L’organisation terroriste nommée « Groupe de soutien à l’Islam et aux musulmans (GSIM) », principale alliance terroriste du Sahel liée à Al-Qaïda, a annoncé des nouvelles opérations terroristes meurtrières à Bamako et d’autres grandes villes du Mali après plusieurs opérations les derniers jours.

En effet, dans une vidéo publiée jeudi sur les réseaux sociaux, Mahamoud Barry Alias Abou Yahya, numéro 2 de la Katiba du Macina, groupe allié au GSIM, a affirmé que des opérations terroristes vont toucher plusieurs villes maliennes dont la capitale Bamako. En utilisant l’islam comme prétexte pour mener des attaques violentes et déstabiliser la région du Sahel, les mêmes terroristes justifient leurs actions armées par l’absence de l’application de la Charia Islamique au Mali.

 « Il n’y aura pas de répit tant que le Mali ne retournera pas à la charia ou ne l’appliquera pas. Les membres de la la Katiba Macina sont déployés dans toutes les périphéries de la capitale. Ils opéreront de jour comme de nuit à Bamako et dans toutes les villes maliennes », a déclaré la même source.

Vulnérabilité sécuritaire

Plusieurs villes et régions du Mali sont le théâtre d’attaque terroriste ces derniers jours menant vers une dégradation de la situation sécuritaire dans ce pays. A ce propos, des attaques terroristes ces dernières heures contre les positions des Forces Armées Maliennes (FAMa) dans les localités de Sévaré, Sokolo et Kalumba, dans le centre du Mali, ont été repoussées.
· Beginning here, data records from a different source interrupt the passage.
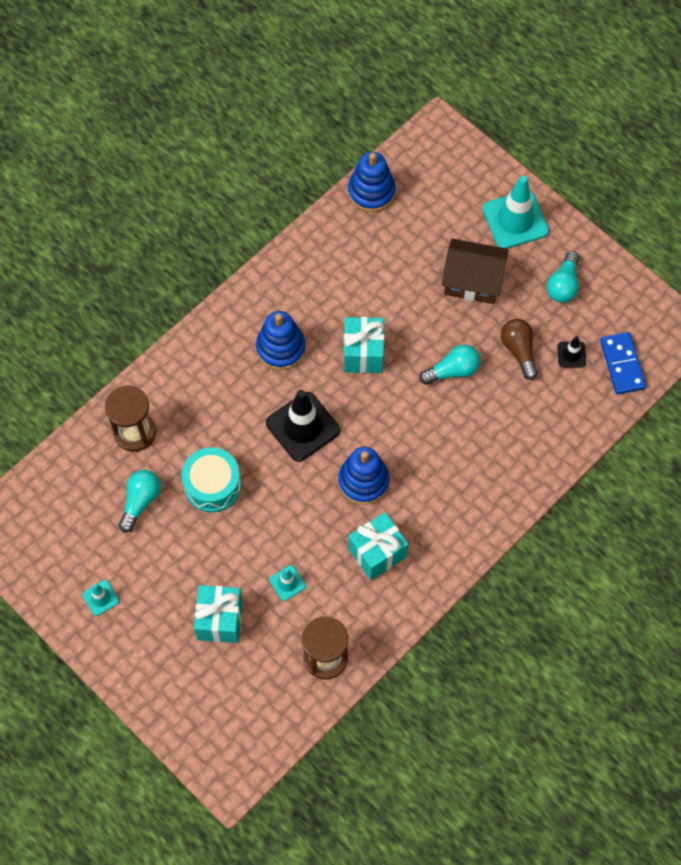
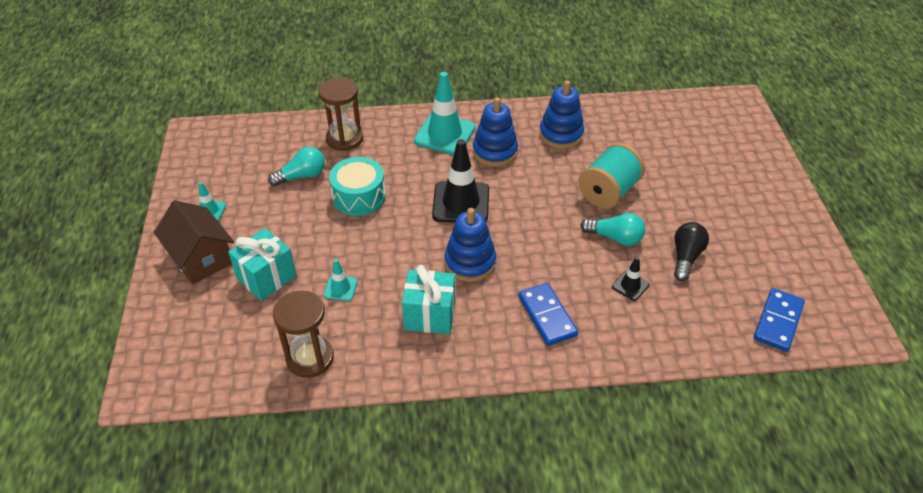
camera: 40 degrees right, 20 degrees down
turquoise gift [344,317,384,373] -> none
blue stacking toy [348,152,396,212] -> blue stacking toy moved to [539,80,584,148]
brown house [442,239,508,304] -> brown house moved to [154,200,234,284]
turquoise traffic cone [483,176,549,249] -> turquoise traffic cone moved to [414,72,476,155]
brown light bulb [501,319,538,380] -> black light bulb [674,222,709,281]
turquoise light bulb [547,251,579,303] -> none
black traffic cone [558,336,586,367] -> black traffic cone moved to [612,257,649,301]
none -> blue domino [518,283,578,346]
none -> turquoise spool [578,143,645,209]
L’armée avait indiqué que quinze soldats maliens et trois civils d’une entreprise de construction de route ont été tués ainsi que 48 « terroristes » neutralisés, dans des attaques armées contre les positions des Forces Armées Maliennes (FAMa) à Sévaré dans la région de Mopti, Sokolo région de Ségou dans le centre et Kalumba dans la région de Nara près de la frontière avec la Mauritanie.

Ce même groupe terroriste, GSIM, avait déjà revendiqué le 23 juillet dernier, l’attaque qui a visé le 22 juillet le camp militaire de Kati, près de Bamako et qui a été soldé par la neutralisation de plusieurs terroristes mais aussi des morts et des blessés dans les forces maliennes et des civiles.
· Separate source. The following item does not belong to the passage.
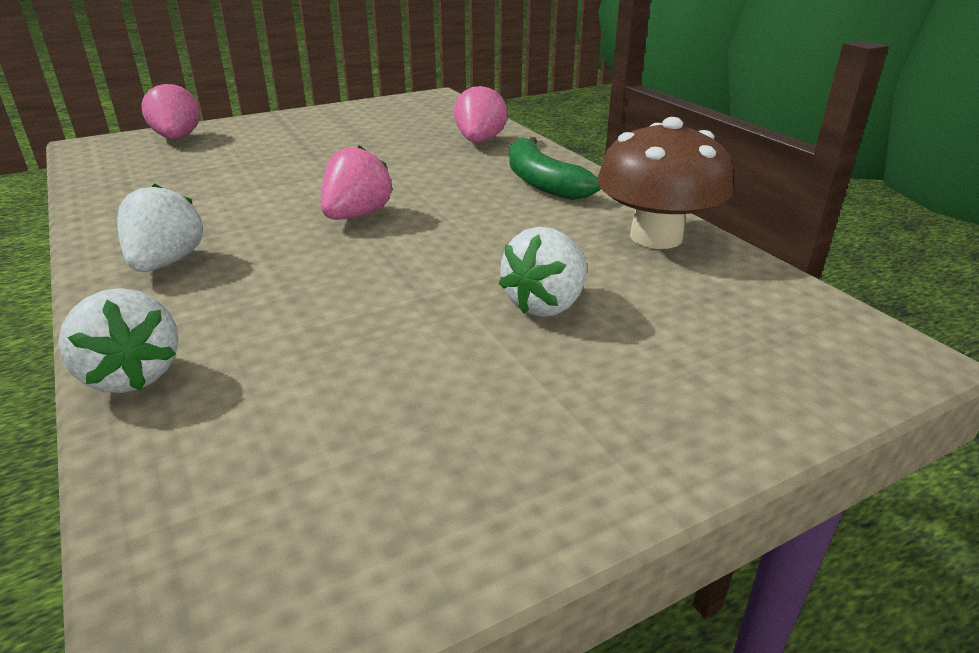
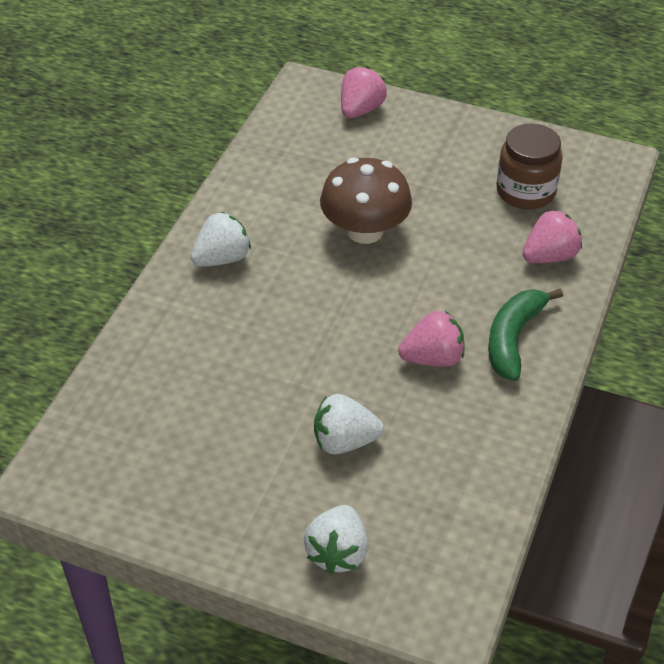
camera: 50 degrees right, 15 degrees up
white strawberry [59,288,179,393] -> white strawberry moved to [304,505,368,574]
pink strawberry [321,145,393,220] -> pink strawberry moved to [398,311,464,367]
brown mushroom [597,117,734,249] -> brown mushroom moved to [320,157,412,244]
none -> brown jar [496,123,563,209]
Cette dégradation de la situation sécuritaire au Mali était prévisible à cause des vulnérabilités sécuritaires et l’instabilité politique de ce pays du Sahel. L’Algérie est la garante du processus de paix entre les maliens qui tarde à se mettre en place affaiblissant d’avantage les institutions maliennes face aux défis terroristes de plus en plus grandissants.